What are the ethics that shape or should shape engagement with historical medical data, particularly archives containing patient voices? This question has come to the fore through the ‘Men, Women and Care’ project, a European Research Council-funded project creating a database of information drawn from the PIN 26 personal pension award records from the First World War. Held by the National Archives, London, these records contain a wealth of personal information, including potentially sensitive details of medical conditions and diagnoses, as well as material concerning stigmatising social situations, such as domestic violence, prostitution and illegitimacy. Using material drawn from ‘Men, Women and Care’, this chapter considers the opportunities presented and challenges posed by this material as sources for historical analysis. It considers issues of both disciplinary practice and theoretical framing to explore the position of the historian in relation to analysing and disseminating the historical patient voice. In doing so, it asks what use historians can and should make of this information and what steps the historical community might consider taking to articulate a code of ethics around practice that is sensitive both to family feeling and academic enquiry.

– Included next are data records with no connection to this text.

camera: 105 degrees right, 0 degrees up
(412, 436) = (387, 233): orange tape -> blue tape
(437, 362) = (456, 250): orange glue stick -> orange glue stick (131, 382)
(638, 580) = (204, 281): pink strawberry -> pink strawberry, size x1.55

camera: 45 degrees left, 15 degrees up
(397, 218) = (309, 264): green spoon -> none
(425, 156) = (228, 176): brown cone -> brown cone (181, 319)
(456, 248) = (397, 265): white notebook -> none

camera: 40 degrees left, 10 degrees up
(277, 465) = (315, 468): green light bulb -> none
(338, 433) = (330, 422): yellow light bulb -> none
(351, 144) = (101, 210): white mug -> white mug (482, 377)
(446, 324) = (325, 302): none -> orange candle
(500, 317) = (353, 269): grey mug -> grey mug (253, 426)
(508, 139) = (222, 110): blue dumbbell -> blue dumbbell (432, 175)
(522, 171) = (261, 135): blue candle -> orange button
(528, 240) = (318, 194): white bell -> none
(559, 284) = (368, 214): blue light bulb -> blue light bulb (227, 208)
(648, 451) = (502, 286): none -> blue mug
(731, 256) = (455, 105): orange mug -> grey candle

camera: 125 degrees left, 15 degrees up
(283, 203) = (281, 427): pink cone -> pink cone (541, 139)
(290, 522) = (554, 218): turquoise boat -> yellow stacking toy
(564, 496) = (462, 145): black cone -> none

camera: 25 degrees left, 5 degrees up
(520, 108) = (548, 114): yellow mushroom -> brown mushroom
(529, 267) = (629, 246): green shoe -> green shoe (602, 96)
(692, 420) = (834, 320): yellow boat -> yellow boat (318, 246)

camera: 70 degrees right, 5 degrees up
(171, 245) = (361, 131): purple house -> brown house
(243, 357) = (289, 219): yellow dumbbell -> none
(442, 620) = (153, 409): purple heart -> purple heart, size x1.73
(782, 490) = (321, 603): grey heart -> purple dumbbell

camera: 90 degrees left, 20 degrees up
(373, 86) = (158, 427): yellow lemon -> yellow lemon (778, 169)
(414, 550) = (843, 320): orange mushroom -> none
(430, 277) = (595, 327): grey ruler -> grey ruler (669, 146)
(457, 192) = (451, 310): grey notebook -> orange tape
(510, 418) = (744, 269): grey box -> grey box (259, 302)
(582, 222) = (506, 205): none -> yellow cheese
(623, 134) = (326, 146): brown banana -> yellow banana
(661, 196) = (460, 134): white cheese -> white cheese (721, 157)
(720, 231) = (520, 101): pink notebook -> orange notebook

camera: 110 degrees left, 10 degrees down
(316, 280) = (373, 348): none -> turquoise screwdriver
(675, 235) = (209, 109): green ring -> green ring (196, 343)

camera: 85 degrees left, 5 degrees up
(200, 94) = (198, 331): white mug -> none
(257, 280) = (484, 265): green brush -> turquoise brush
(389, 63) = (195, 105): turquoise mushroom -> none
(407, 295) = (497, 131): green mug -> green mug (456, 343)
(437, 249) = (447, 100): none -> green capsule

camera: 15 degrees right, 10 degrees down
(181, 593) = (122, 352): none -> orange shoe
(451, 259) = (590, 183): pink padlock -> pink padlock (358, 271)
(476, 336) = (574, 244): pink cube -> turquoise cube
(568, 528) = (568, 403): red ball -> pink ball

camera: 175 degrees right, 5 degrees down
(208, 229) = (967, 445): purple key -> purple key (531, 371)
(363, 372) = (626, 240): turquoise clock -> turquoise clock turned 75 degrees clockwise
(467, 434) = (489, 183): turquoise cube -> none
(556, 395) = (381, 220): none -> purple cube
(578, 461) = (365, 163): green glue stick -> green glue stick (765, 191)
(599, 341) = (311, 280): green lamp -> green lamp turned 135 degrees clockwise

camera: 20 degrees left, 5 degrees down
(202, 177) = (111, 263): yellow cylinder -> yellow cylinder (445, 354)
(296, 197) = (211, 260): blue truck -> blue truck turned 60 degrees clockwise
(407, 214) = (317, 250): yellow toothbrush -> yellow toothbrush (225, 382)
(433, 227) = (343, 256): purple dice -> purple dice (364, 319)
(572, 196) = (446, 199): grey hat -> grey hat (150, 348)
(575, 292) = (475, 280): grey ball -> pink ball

This chapter makes the case for using less traditional sources to access the emotional and psychological experiences of patients who lived with stigmatising venereal diseases. Fears about VD became conflated with and exacerbated by a variety of national and imperial crises. At the same time, however, public discussion of VD (and its perceived association with moral malaise and racial health) was aggressively suppressed. Such tensions were further complicated during the interwar years with growing institutional efforts to bring VD within the remit of preventative medicine. Tension between fear and suppression on the one hand, and fascination and scrutiny on the other, fundamentally shaped patient experiences. But it has also meant that patient-authored records of sexual ill-health are scant. In the absence of more traditional historical archives, works of fiction become especially valuable, laying bare the emotional and psychological costs of living (and dying) with VD. This chapter also considers how historical reflections on such stigmatising illness experiences can help to overcome contemporary inequalities in access to sexual-health services.